**Stored items:**

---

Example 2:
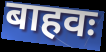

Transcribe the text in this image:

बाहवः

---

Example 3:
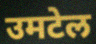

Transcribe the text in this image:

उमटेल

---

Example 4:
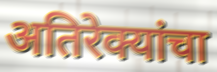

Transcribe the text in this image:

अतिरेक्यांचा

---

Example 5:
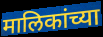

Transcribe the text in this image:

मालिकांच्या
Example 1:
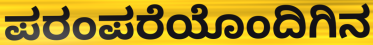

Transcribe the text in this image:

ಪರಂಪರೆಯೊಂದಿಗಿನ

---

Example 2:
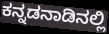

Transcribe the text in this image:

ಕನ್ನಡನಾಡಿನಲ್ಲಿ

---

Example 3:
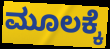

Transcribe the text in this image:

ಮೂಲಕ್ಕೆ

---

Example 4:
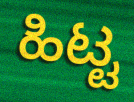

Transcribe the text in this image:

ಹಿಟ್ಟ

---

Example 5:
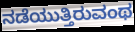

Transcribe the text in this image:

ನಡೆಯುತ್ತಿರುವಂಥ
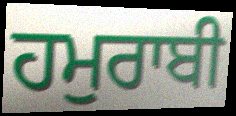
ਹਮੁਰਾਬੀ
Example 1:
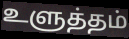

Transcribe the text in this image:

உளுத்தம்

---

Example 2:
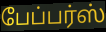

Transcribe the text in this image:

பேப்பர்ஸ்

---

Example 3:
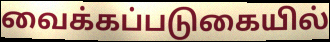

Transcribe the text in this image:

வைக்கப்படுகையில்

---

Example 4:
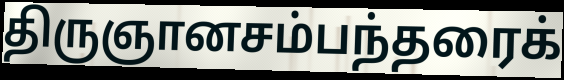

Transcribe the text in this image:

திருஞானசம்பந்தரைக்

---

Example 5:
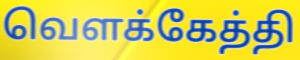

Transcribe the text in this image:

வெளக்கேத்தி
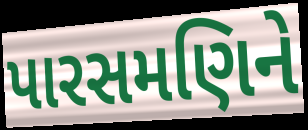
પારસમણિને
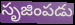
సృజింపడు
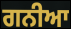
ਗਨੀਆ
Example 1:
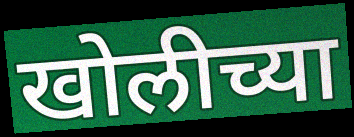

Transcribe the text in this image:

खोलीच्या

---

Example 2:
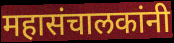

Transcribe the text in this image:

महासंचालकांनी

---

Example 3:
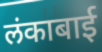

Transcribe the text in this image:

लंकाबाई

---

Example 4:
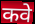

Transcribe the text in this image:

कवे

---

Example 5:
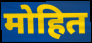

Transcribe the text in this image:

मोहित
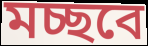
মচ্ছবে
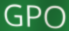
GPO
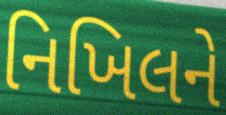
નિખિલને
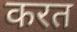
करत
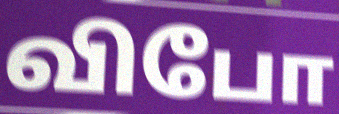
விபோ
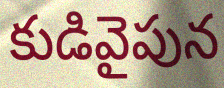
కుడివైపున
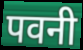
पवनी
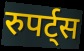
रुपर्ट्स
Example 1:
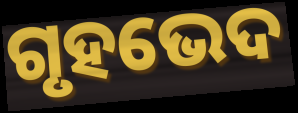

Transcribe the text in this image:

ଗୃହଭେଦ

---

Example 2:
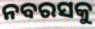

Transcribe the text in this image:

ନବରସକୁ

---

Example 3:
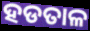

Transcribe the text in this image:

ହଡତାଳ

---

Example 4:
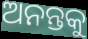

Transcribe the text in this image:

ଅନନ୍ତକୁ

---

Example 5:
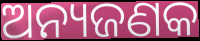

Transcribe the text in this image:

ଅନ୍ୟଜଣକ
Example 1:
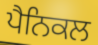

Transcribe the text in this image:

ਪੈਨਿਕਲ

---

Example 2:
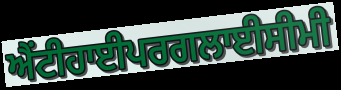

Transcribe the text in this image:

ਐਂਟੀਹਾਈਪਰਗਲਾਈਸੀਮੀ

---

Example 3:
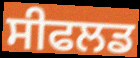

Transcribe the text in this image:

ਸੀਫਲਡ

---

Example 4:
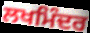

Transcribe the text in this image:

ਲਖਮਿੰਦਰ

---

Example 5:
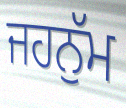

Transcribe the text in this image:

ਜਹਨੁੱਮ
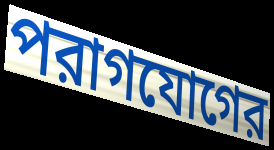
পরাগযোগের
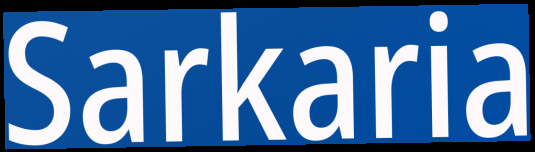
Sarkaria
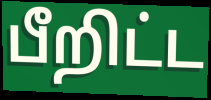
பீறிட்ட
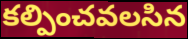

**Directions for this task:** Go through the entries above and write them out again exactly, images left behind.

**Result:**
---

Example 2:

Transcribe the text in this image:

बाहवः

---

Example 3:

Transcribe the text in this image:

उमटेल

---

Example 4:

Transcribe the text in this image:

अतिरेक्यांचा

---

Example 5:

Transcribe the text in this image:

मालिकांच्या
Example 1:

Transcribe the text in this image:

ಪರಂಪರೆಯೊಂದಿಗಿನ

---

Example 2:

Transcribe the text in this image:

ಕನ್ನಡನಾಡಿನಲ್ಲಿ

---

Example 3:

Transcribe the text in this image:

ಮೂಲಕ್ಕೆ

---

Example 4:

Transcribe the text in this image:

ಹಿಟ್ಟ

---

Example 5:

Transcribe the text in this image:

ನಡೆಯುತ್ತಿರುವಂಥ
ਹਮੁਰਾਬੀ
Example 1:

Transcribe the text in this image:

உளுத்தம்

---

Example 2:

Transcribe the text in this image:

பேப்பர்ஸ்

---

Example 3:

Transcribe the text in this image:

வைக்கப்படுகையில்

---

Example 4:

Transcribe the text in this image:

திருஞானசம்பந்தரைக்

---

Example 5:

Transcribe the text in this image:

வெளக்கேத்தி
પારસમણિને
సృజింపడు
ਗਨੀਆ
Example 1:

Transcribe the text in this image:

खोलीच्या

---

Example 2:

Transcribe the text in this image:

महासंचालकांनी

---

Example 3:

Transcribe the text in this image:

लंकाबाई

---

Example 4:

Transcribe the text in this image:

कवे

---

Example 5:

Transcribe the text in this image:

मोहित
মচ্ছবে
GPO
નિખિલને
करत
விபோ
కుడివైపున
पवनी
रुपर्ट्स
Example 1:

Transcribe the text in this image:

ଗୃହଭେଦ

---

Example 2:

Transcribe the text in this image:

ନବରସକୁ

---

Example 3:

Transcribe the text in this image:

ହଡତାଳ

---

Example 4:

Transcribe the text in this image:

ଅନନ୍ତକୁ

---

Example 5:

Transcribe the text in this image:

ଅନ୍ୟଜଣକ
Example 1:

Transcribe the text in this image:

ਪੈਨਿਕਲ

---

Example 2:

Transcribe the text in this image:

ਐਂਟੀਹਾਈਪਰਗਲਾਈਸੀਮੀ

---

Example 3:

Transcribe the text in this image:

ਸੀਫਲਡ

---

Example 4:

Transcribe the text in this image:

ਲਖਮਿੰਦਰ

---

Example 5:

Transcribe the text in this image:

ਜਹਨੁੱਮ
পরাগযোগের
Sarkaria
பீறிட்ட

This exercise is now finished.